Play is not a break from the real world. It is how you discover it, try it on, practice various roles and personas to see if they fit. Play is how you practice the rules and then change them, join in the act of creation, and imagine the world as it could be.
I think too many of us have learned, somewhere along the way, that our faith–in God, in a Higher Power, in the Goodness of the Universe– is a fragile thing, and it can never be played with.
Faith is not to be hugged too tightly or thrown about too freely. It is not open to the reinterpretation of a wild imagination, or to the creative freedom that comes with loosely held rules, for these things might make it unrecognizable or damage our it beyond repair.

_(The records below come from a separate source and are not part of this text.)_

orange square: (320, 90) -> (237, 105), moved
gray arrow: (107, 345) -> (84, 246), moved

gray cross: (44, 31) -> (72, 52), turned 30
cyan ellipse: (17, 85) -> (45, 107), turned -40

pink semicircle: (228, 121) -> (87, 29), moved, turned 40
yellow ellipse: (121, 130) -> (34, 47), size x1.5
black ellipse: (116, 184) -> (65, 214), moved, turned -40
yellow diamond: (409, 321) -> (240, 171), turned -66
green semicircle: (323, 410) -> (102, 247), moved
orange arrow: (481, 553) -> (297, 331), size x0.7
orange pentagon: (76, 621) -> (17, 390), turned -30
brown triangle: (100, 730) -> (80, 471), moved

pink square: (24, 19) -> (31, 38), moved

We’ve been shown that the shape of our faith as it was handed to us is how it will always be. We’ve been taught that we should work hard to make the edges of our faith stronger, taller, and more clearly defined, in order to protect its soft, fragile insides, but that the shape itself should remain the same. It should never have any more sides, surfaces, or points than it does now.
We’ve been told that our faith needs some repainting now and then, lest it start to seem shabby, but we’ve been warned against mixing colors together, or worse yet, adding new ones, so that we can avoid new colors that have not been properly vetted, or the ultimate sin of creating shades of gray.

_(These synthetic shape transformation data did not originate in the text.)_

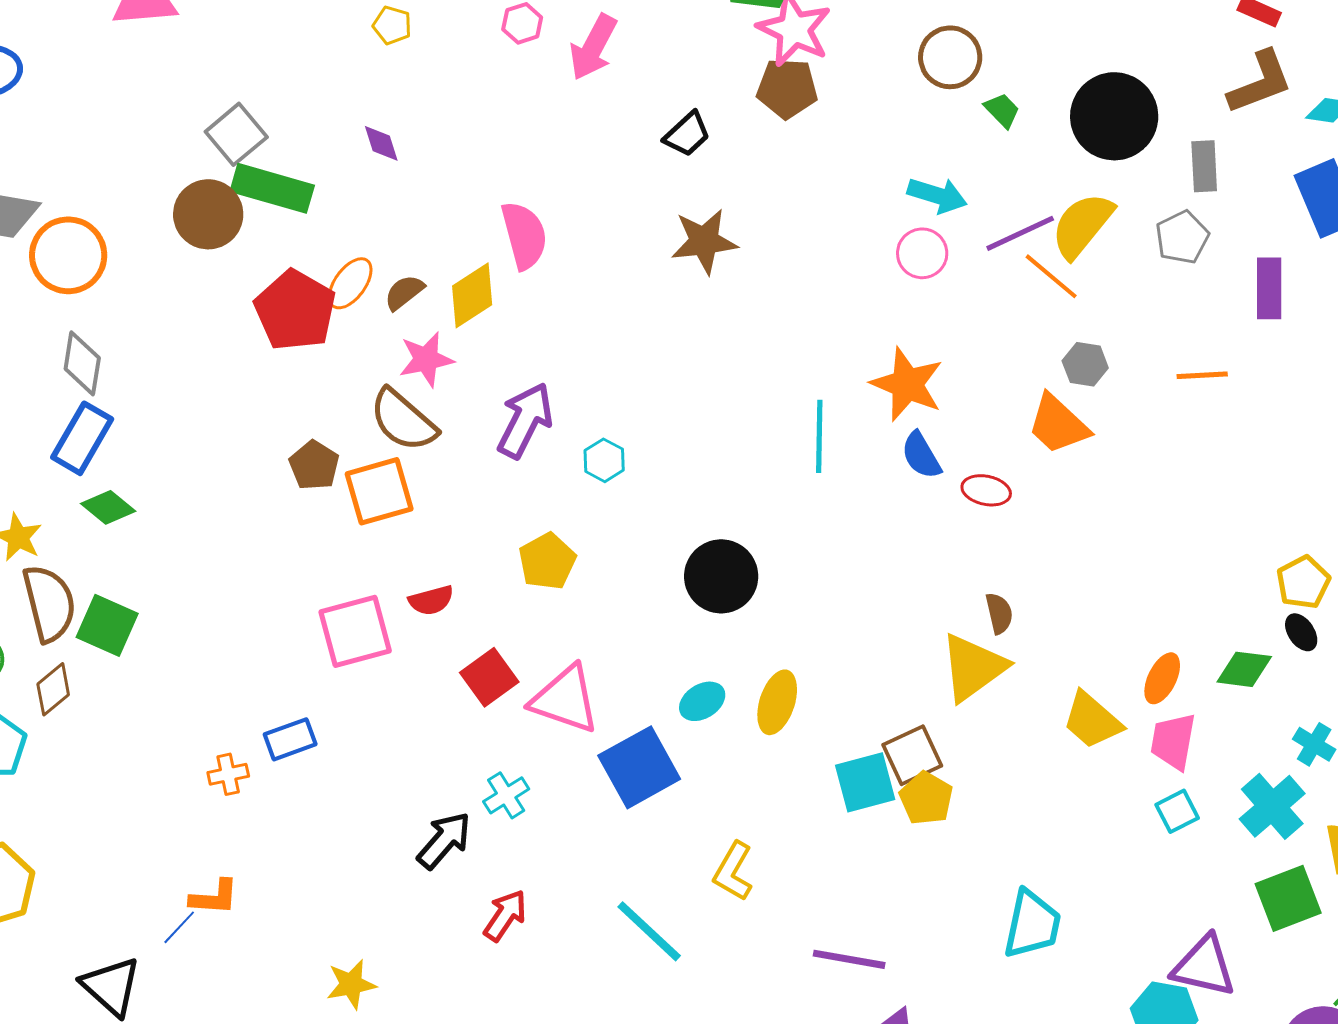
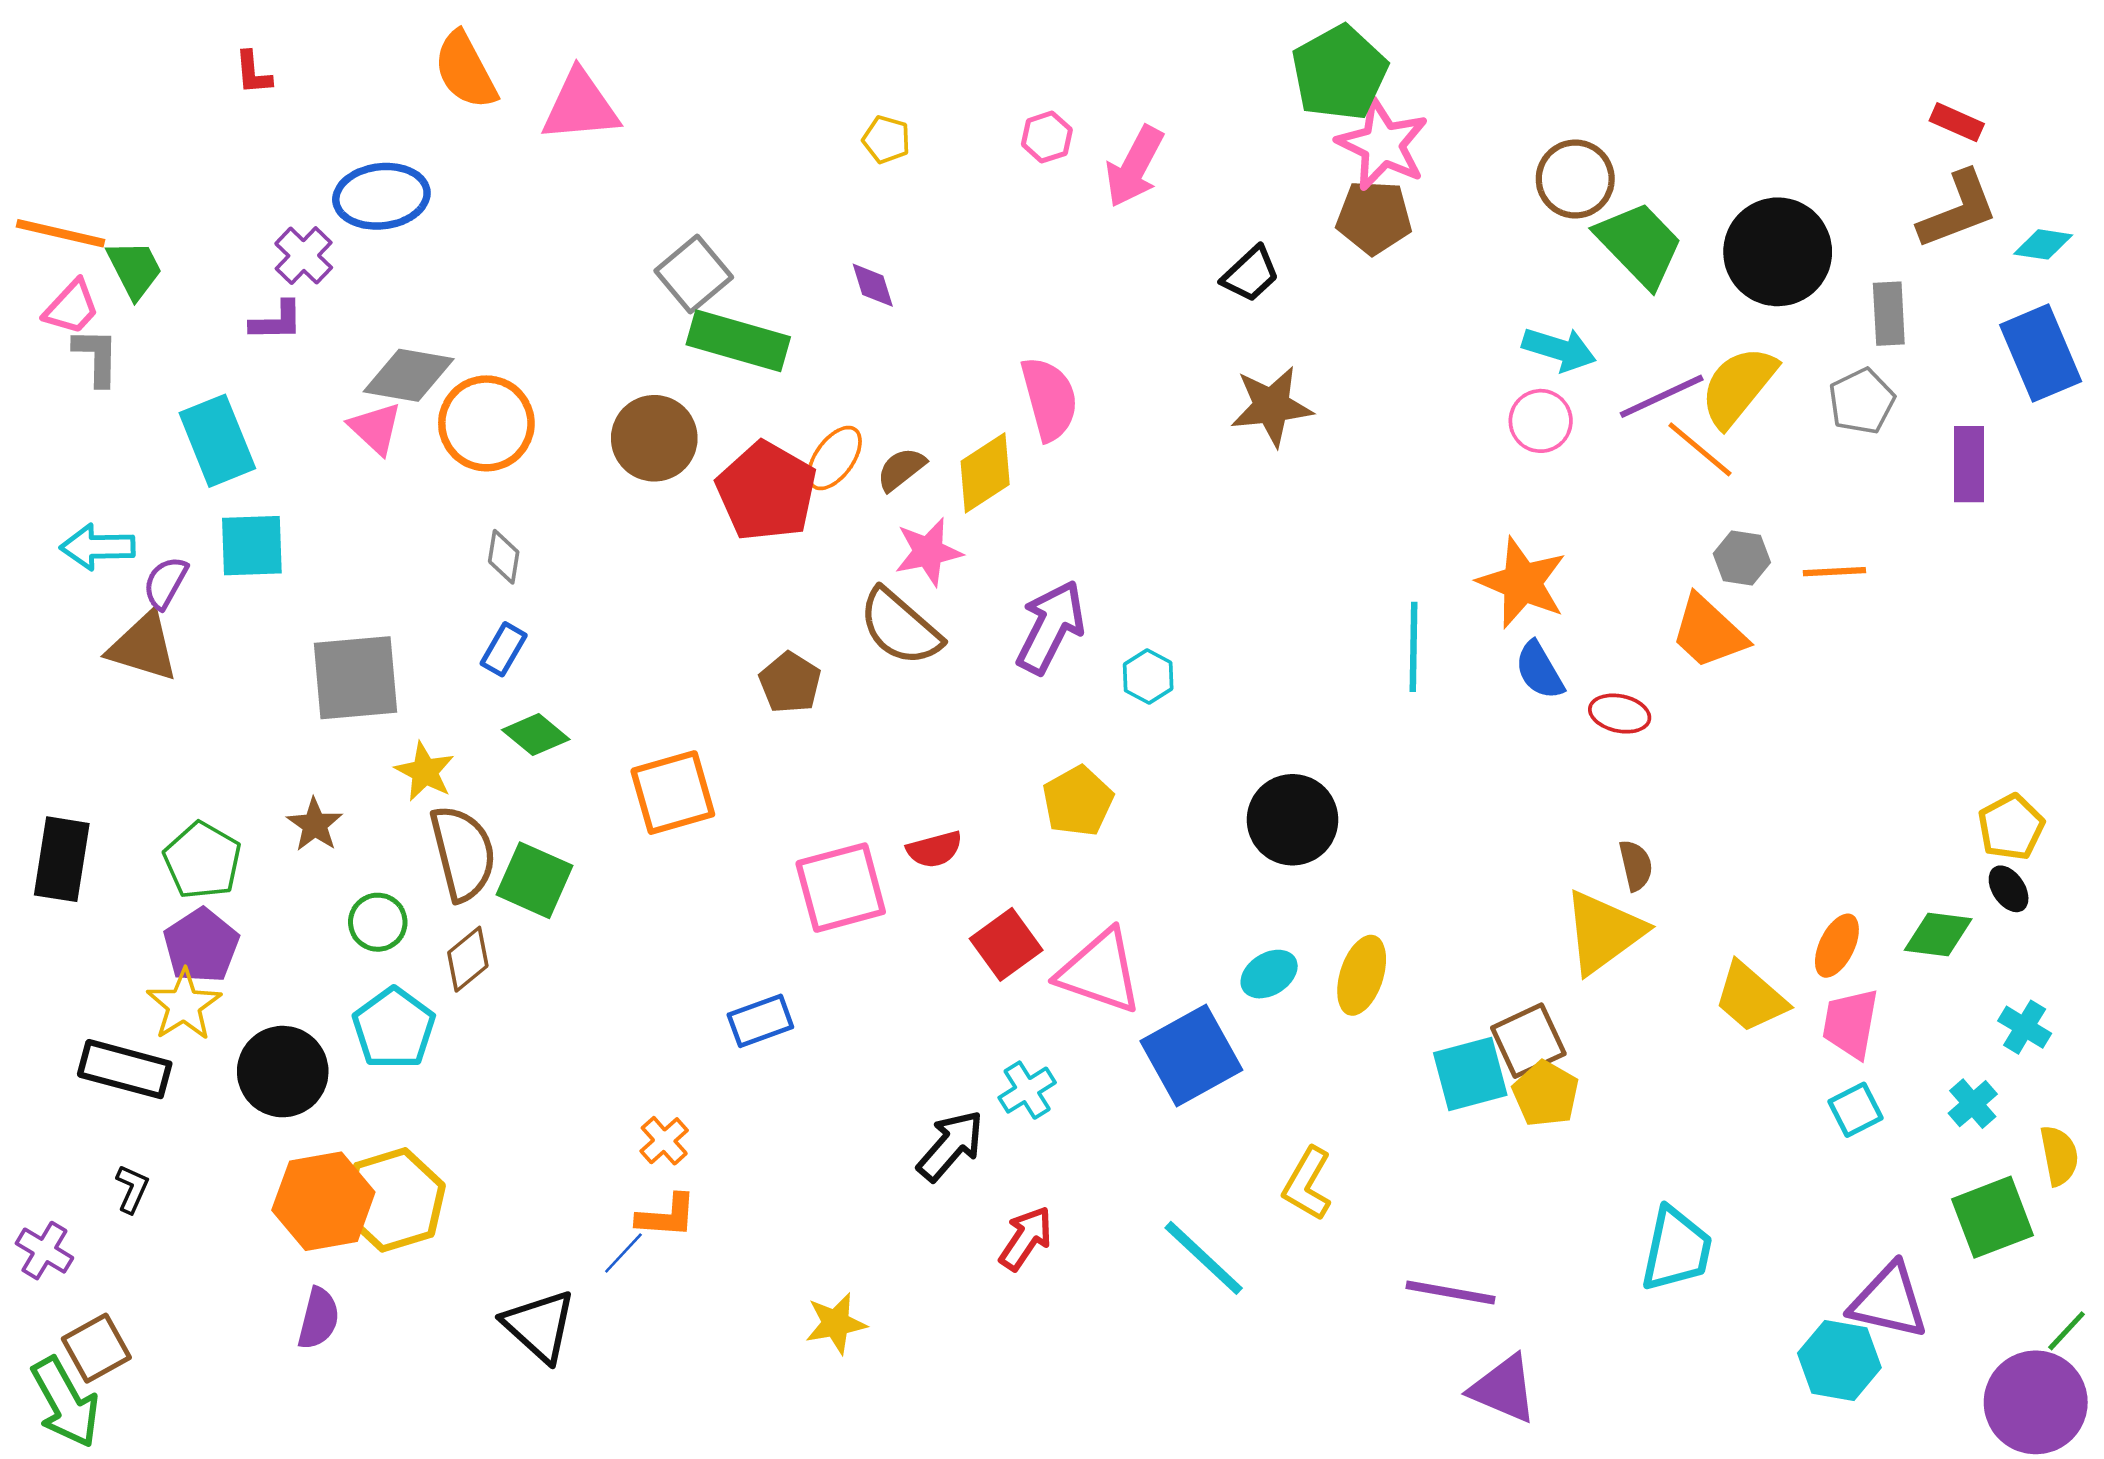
green trapezoid: (1002, 110) -> (1639, 244), size x2.0
brown circle: (208, 214) -> (654, 438), moved
gray diamond: (82, 363) -> (504, 557), size x0.7
orange line: (1202, 375) -> (1834, 572), moved
blue rectangle: (82, 438) -> (504, 649), size x0.6
orange square: (379, 491) -> (673, 793), moved
orange cross: (228, 774) -> (664, 1141), moved, turned -30
cyan cross: (1272, 806) -> (1973, 1104), size x0.6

We’ve been taught that our faith needs to be held carefully and firmly, displayed and shared with utmost caution, because twisting our faith around to inspect parts of it more closely, or opening it up to see how it works, risks ruining it forever.
We’ve been warned not to toss our faith up in the air to see how high it will go, or to throw it down in frustration and despair, because it might shatter into a million sharp and dangerous pieces. So we keep our faith in sterile, padded environments, trying our best to keep away ideas, questions, and doubts that might rip, tear, or poke even the tiniest hole in it.

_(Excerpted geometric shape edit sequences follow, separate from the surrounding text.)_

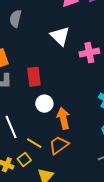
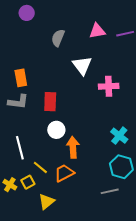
gray semicircle: (16, 19) -> (58, 38), moved

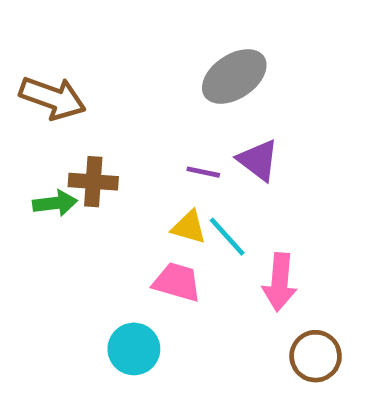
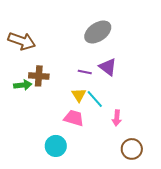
yellow triangle: (189, 227) -> (79, 95), turned 42
pink arrow: (280, 282) -> (117, 118), size x0.7

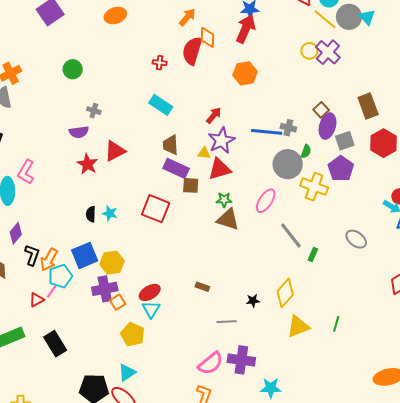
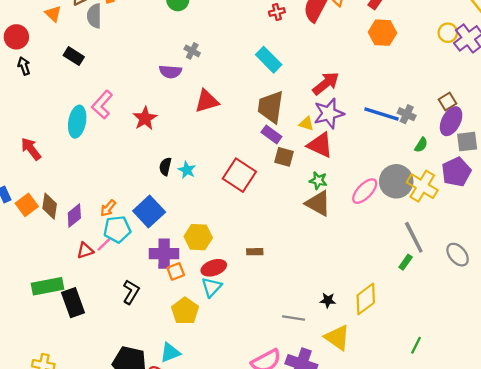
red cross: (160, 63) -> (277, 12), turned -32
orange hexagon: (245, 73) -> (382, 33), moved
red arrow: (214, 115) -> (326, 83), size x1.4
brown trapezoid: (171, 145) -> (271, 107), size x1.4
red star: (87, 164) -> (145, 118), moved
gray circle: (288, 164) -> (396, 181), moved
purple rectangle: (176, 168) -> (271, 134), size x0.7
red triangle: (220, 169) -> (320, 145), turned 30
purple diamond: (16, 233) -> (74, 215), moved
gray line: (291, 235) -> (414, 237), moved
black L-shape: (32, 255) -> (131, 292), moved
blue square: (85, 255) -> (149, 212), turned -32
orange arrow: (49, 260) -> (108, 208), size x0.7
yellow hexagon: (112, 263) -> (198, 237), moved
brown rectangle: (202, 287) -> (255, 252), moved, turned -32
yellow triangle: (298, 326) -> (337, 338), moved, turned 45
black rectangle: (55, 344) -> (73, 303), moved

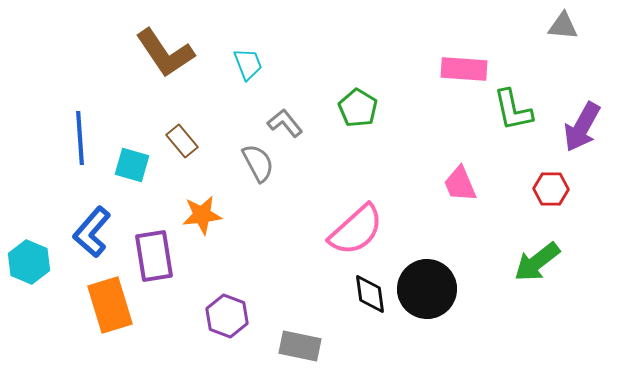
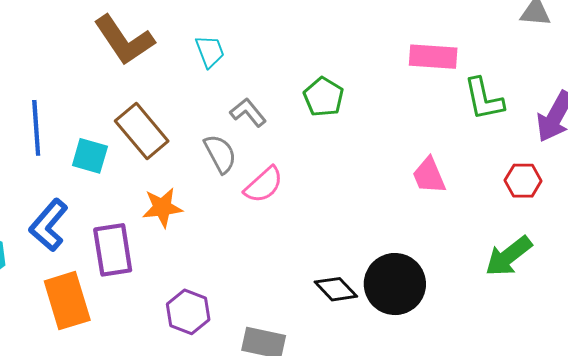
brown rectangle: (182, 141) -> (142, 131), size x1.6
pink semicircle: (356, 230) -> (264, 185), moved, size x0.7
black diamond: (370, 294) -> (336, 289), turned -36

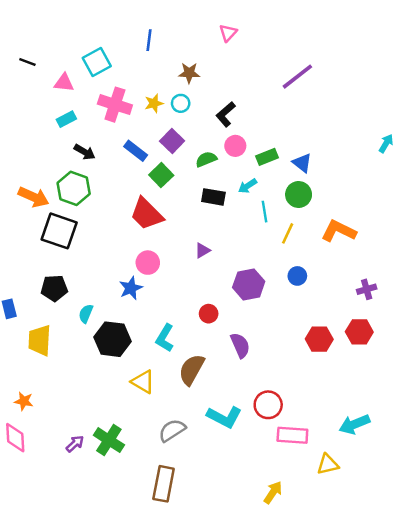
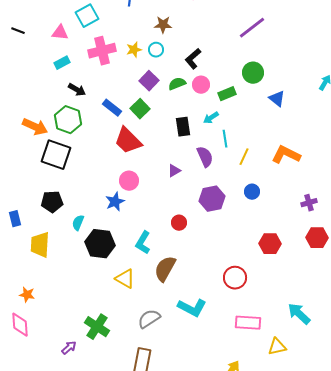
black line: (27, 62) -> (18, 31), moved
pink cross: (115, 105) -> (102, 51), turned -32
blue rectangle: (136, 151) -> (112, 108), moved
green semicircle: (206, 159) -> (177, 84), moved
blue triangle: (302, 163) -> (277, 99), moved
green circle: (299, 195) -> (253, 73), moved
black rectangle: (213, 197) -> (183, 127), turned 72
red hexagon: (359, 332) -> (317, 238), moved
purple semicircle: (240, 345) -> (205, 157), moved
red circle: (268, 405) -> (235, 278), moved
cyan arrow: (354, 424) -> (299, 314), turned 65
purple arrow: (75, 444) -> (69, 348), moved

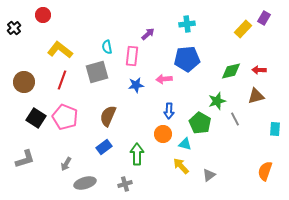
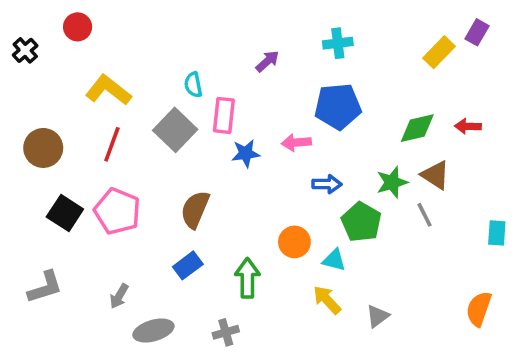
pink rectangle: (132, 56) -> (224, 115), moved
gray square: (97, 72) -> (175, 130), turned -30
brown triangle: (256, 96) -> (435, 175), moved, turned 48
blue arrow: (169, 111) -> (327, 184), moved, turned -91

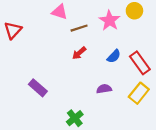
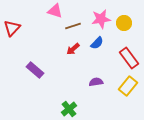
yellow circle: (134, 11) -> (124, 23), moved
pink star: (109, 20) -> (101, 19), turned 30
blue semicircle: (114, 56) -> (97, 43), moved
purple rectangle: (38, 88) -> (35, 70), moved

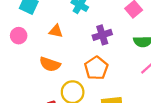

But what if our faith isn’t fragile at all? What if it is, and has always been, something stronger than we’ve imagined? What if our faith is more flexible, stretchable, and moldable than we’d ever dreamed? What would you do a faith like that? What COULD you do with a faith like that?
What if those times that you were twisting and reshaping your faith you weren’t damaging it at all, but growing it?
What if all those times you threw your faith to the ground, sometimes unsure if you’d ever bother picking it up, you weren’t destroying it but simply breaking off the things that no longer served you well so that the truer things could emerge?
What if your faith has important pieces to it that you have yet to discover? What if there are pieces that you never knew you needed, and that look so different than anything that was a part of your faith before, but now that you’ve found these pieces you can hardly believe that your faith ever felt home without them?
What if what you needed all along was to play with your faith?
What if your strong and growing faith actually THRIVES in an environment where it is surrounded by new ideas, new possibilities, and new relationships? What if your faith grows best when it has the freedom to try on new ideas and to discard others, and in a grace-filled place where we can sheepishly but shamelessly pick up parts of our faith we had dropped or thrown away and realized that we wanted and needed after all?
What if what your faith really needed as the chance to be too much or too little or to be nothing at all? What if your faith can only be its truest, most grace-filled form when had the opportunity to try on a hundred ways of being–some of which will ultimately prove unhelpful or embarrassing but all of which will be enlightening?
What if we can only be our most authentic, loving, compassionate selves when we have allowed ourselves to play with our faith?